[Supplied passage Boundary: Start]
[Techtalk] substring up to the first non-match character

Wim De Smet kromagg at gmail.com
Mon Feb 25 08:48:39 UTC 2013


Hi,

On Sun, Feb 24, 2013 at 5:40 AM, Miriam English <mim at miriam-english.org>wrote:

> I have two strings and I want to find the matching string plus the first
> non-matching character, starting from the first character.
>
> I've written a simple bash loop that works its way forward through the
> strings ($str1 and $str2), dropping out when it encounters the first
> character that doesn't match.
>
>         idx="0"
>         while [ "${str1:$idx:1}" = "${str2:$idx:1}" ]
>         do
>             ((idx += 1))
>         done
>         ((idx += 1))
>         str3="${str2:0:$idx}"
>
> If $str1 is "abcdyz" and $str2 is "abcdmnopq" then $str3 is "abcdm"
> If $str1 is "abc" and $str2 is "wxyz" then $str3 is "w"
>
> It works well enough, however it bugs me that it's a bit clumsy and I'm
> haunted by the vague recollection that there is a single command that will
> do the job. Does anybody have any idea of what that command may be?
[Supplied passage Boundary: End]
[Given data Boundary: Start]
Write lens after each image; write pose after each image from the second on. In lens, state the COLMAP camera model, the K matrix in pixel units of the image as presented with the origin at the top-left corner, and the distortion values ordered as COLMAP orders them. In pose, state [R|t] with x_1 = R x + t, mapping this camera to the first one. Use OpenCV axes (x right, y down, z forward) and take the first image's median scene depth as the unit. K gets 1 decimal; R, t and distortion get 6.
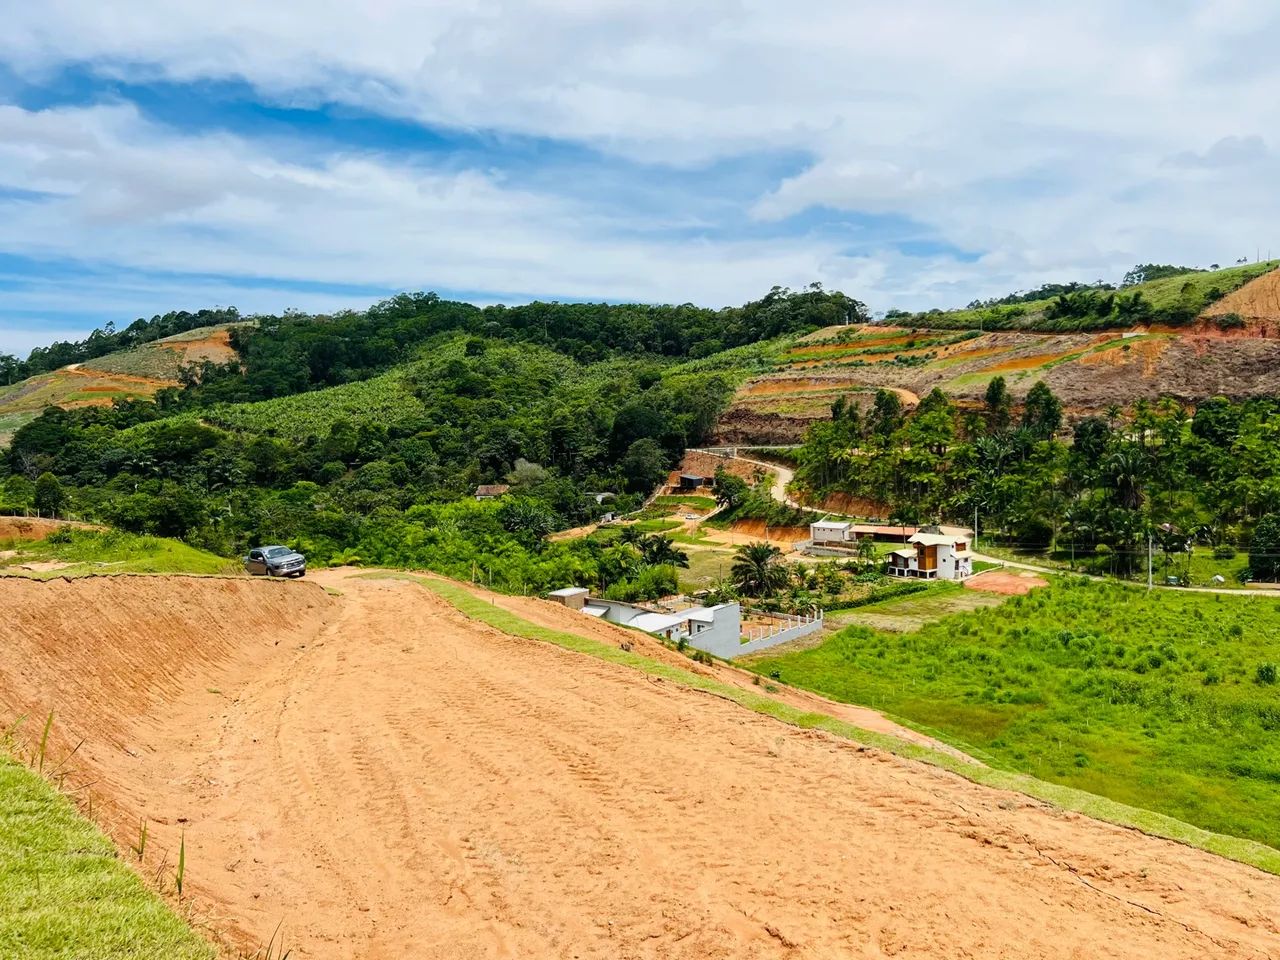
[Given data Boundary: End]
● What to work on
1. In the mailing-list post about the bash substring loop, why does the writer of the quoted message ask whether anybody knows a single command? Answer in one to three sentences.
2. Continue the mailing-list post about the bash substring loop, picking up right after its final quoted line.

● Activity answers
1. Miriam English says the loop works well enough but is a bit clumsy. Miriam English also has a vague recollection that a single command can do the job and wants to know what that command is.

2.
>

I was thinking about a few ways to do this, but no simple solution comes to
mind. Maybe a sort of split them up into one character per line (with sed),
interleave them with paste, then find the first line where there is not a
double (with uniq somehow). But then paste normally works on files, and
using temporary files for such a simple task... Maybe someone can come up
with a better solution than me based on that. :)


>
> As explanation of its purpose, it is part of a little script I wrote that
> lets me use an empty placeholder file to mark my position in a sequence of
> audio files I'm listening to. I right-click the placeholder after I've
> listened to one of the files and choose "increment" (the name of my script)
> and it renames the placeholder so that it is repositioned in the
> file-listing after the file that I just finished listening to, and before
> the next one. So I can come back weeks or months later and I know where I'm
> up to. Cool, huh?
>

Could try to find the line number of your current file in the listing (ls |
grep), get the next file (nr + 1) and simply edit that name somehow so your
placeholder is in the correct place in the list. To make this easier you
could store the name of the current file inside the placeholder file.

But I'm of the opinion, if it works and doesn't cause you pain every time
you have to make a change, stick with it. :-)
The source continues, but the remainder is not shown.